I am retiring in two years with the man who will be my husband by then. We will be on social security until this is going to be ripped out from under us in 2030 and we may have to go to work again. I am unsure whether I can say I am lucky or not to be skilled when my profession is going to AI. I only work with older people anyway, so my population is not the gamer/computer raised set but the mature professional group. The “pull yourself up by your boot straps” group. I am saying all of this to say that what our elders before me have been saying for decades. Wake UP America! This is not the country I was raised in. The future looks horrible. We need to fight back now, just like we did in 1776, though I am unsure what that answer is. We are beyond having a Tea Party (as in Boston) and fighting Corporate America is not the same as donning our bows and arrows and riding our horses and yelling “The British Are Coming.” Jeff Bezos is here and is running the show. No one seems to be taking him to court for a monopoly. Nor did they win with Bill Gates and for that matter so far the Epstein files (unredacted) to stop these men from harming young girls.
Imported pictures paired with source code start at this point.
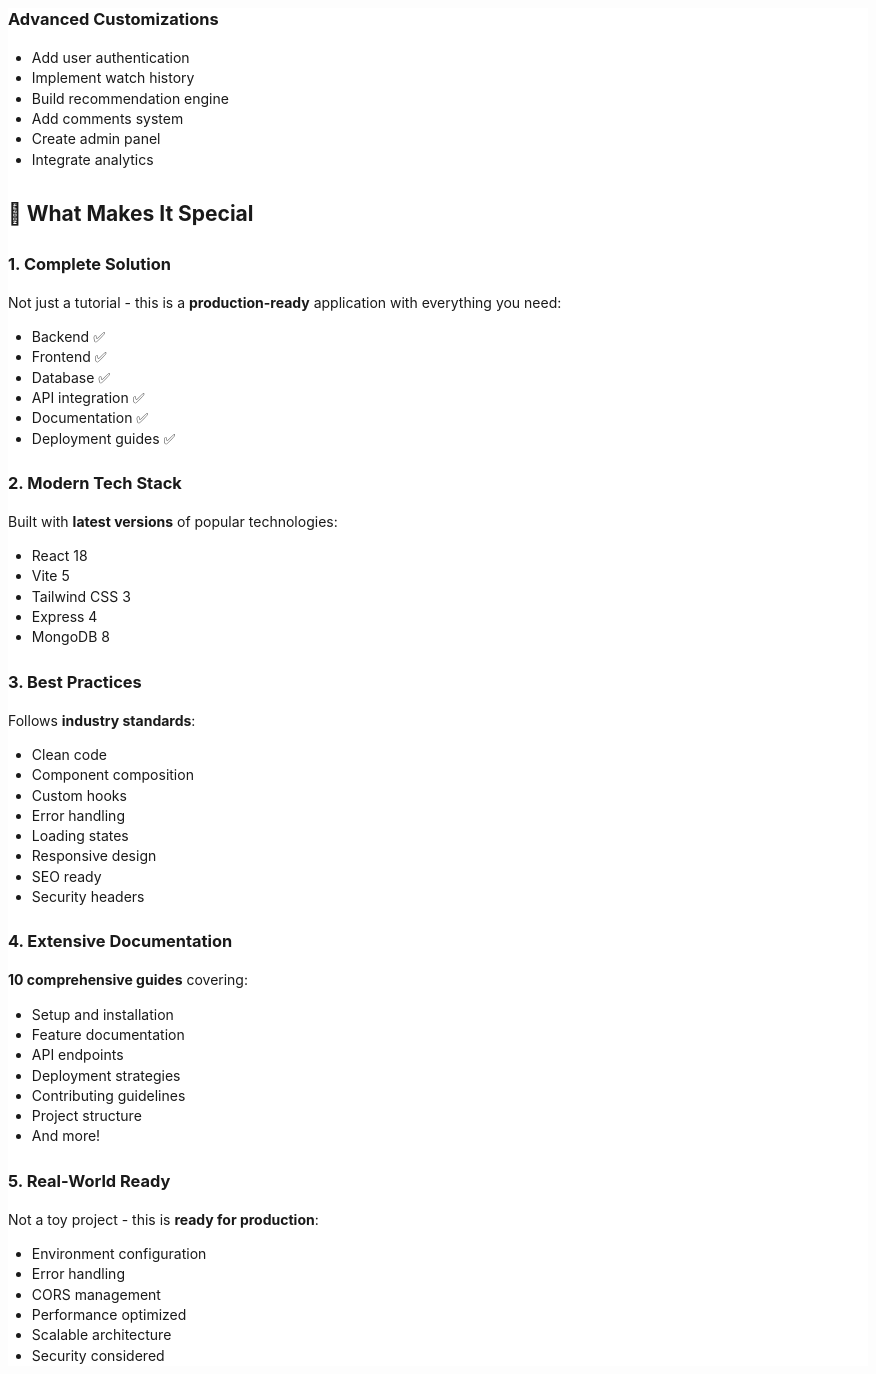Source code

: ### Advanced Customizations
- Add user authentication
- Implement watch history
- Build recommendation engine
- Add comments system
- Create admin panel
- Integrate analytics

## 🌟 What Makes It Special

### 1. Complete Solution
Not just a tutorial - this is a **production-ready** application with everything you need:
- Backend ✅
- Frontend ✅
- Database ✅
- API integration ✅
- Documentation ✅
- Deployment guides ✅

### 2. Modern Tech Stack
Built with **latest versions** of popular technologies:
- React 18
- Vite 5
- Tailwind CSS 3
- Express 4
- MongoDB 8

### 3. Best Practices
Follows **industry standards**:
- Clean code
- Component composition
- Custom hooks
- Error handling
- Loading states
- Responsive design
- SEO ready
- Security headers

### 4. Extensive Documentation
**10 comprehensive guides** covering:
- Setup and installation
- Feature documentation
- API endpoints
- Deployment strategies
- Contributing guidelines
- Project structure
- And more!

### 5. Real-World Ready
Not a toy project - this is **ready for production**:
- Environment configuration
- Error handling
- CORS management
- Performance optimized
- Scalable architecture
- Security considered
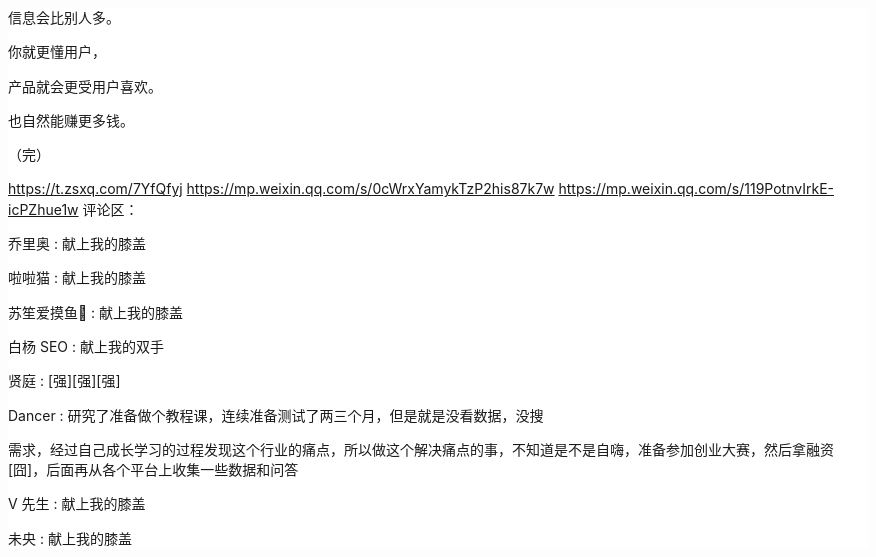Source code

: 信息会比别人多。

你就更懂用户，

产品就会更受用户喜欢。

也自然能赚更多钱。

（完）

https://t.zsxq.com/7YfQfyj https://mp.weixin.qq.com/s/0cWrxYamykTzP2his87k7w https://mp.weixin.qq.com/s/119PotnvIrkE-icPZhue1w 评论区：

乔里奥 : 献上我的膝盖

啦啦猫 : 献上我的膝盖

苏笙爱摸鱼🐶 : 献上我的膝盖

白杨 SEO : 献上我的双手

贤庭 : [强][强][强]

Dancer : 研究了准备做个教程课，连续准备测试了两三个月，但是就是没看数据，没搜 

 

需求，经过自己成长学习的过程发现这个行业的痛点，所以做这个解决痛点的事，不知道是不是自嗨，准备参加创业大赛，然后拿融资[囧]，后面再从各个平台上收集一些数据和问答

V 先生 : 献上我的膝盖

未央 : 献上我的膝盖
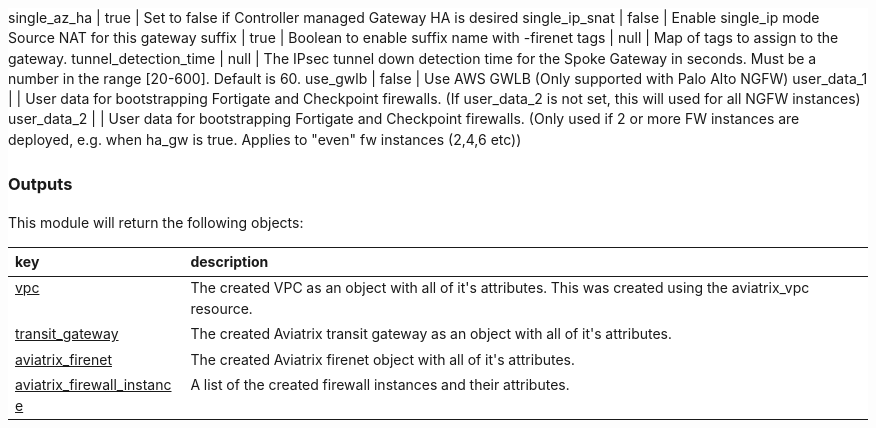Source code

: single_az_ha | true | Set to false if Controller managed Gateway HA is desired
single_ip_snat | false | Enable single_ip mode Source NAT for this gateway
suffix | true | Boolean to enable suffix name with -firenet
tags | null | Map of tags to assign to the gateway.
tunnel_detection_time | null | The IPsec tunnel down detection time for the Spoke Gateway in seconds. Must be a number in the range [20-600]. Default is 60.
use_gwlb | false | Use AWS GWLB (Only supported with Palo Alto NGFW)
user_data_1 | | User data for bootstrapping Fortigate and Checkpoint firewalls. (If user_data_2 is not set, this will used for all NGFW instances)
user_data_2 | | User data for bootstrapping Fortigate and Checkpoint firewalls. (Only used if 2 or more FW instances are deployed, e.g. when ha_gw is true. Applies to "even" fw instances (2,4,6 etc))

### Outputs
This module will return the following objects:

key | description
:--- | :---
[vpc](https://registry.terraform.io/providers/AviatrixSystems/aviatrix/latest/docs/resources/aviatrix_vpc) | The created VPC as an object with all of it's attributes. This was created using the aviatrix_vpc resource.
[transit_gateway](https://registry.terraform.io/providers/AviatrixSystems/aviatrix/latest/docs/resources/aviatrix_transit_gateway) | The created Aviatrix transit gateway as an object with all of it's attributes.
[aviatrix_firenet](https://registry.terraform.io/providers/AviatrixSystems/aviatrix/latest/docs/resources/aviatrix_firenet) | The created Aviatrix firenet object with all of it's attributes.
[aviatrix_firewall_instance](https://registry.terraform.io/providers/AviatrixSystems/aviatrix/latest/docs/resources/aviatrix_firewall_instance) | A list of the created firewall instances and their attributes.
I feel sorry for my grandchildren and my/their descendants. We are in a world that is focused on the billionaire and their luxury yachts which are the size of those found in a naval shipyard in Chula Vista. Capitalism has been replaced by Ecommerce dictators and we have out tails between our legs saying “It is what it is,” my least favorite comment as it sounds like what someone would say in a communist country. We are doomed and we have nothing to celebrate except to pay homage to a past that once was.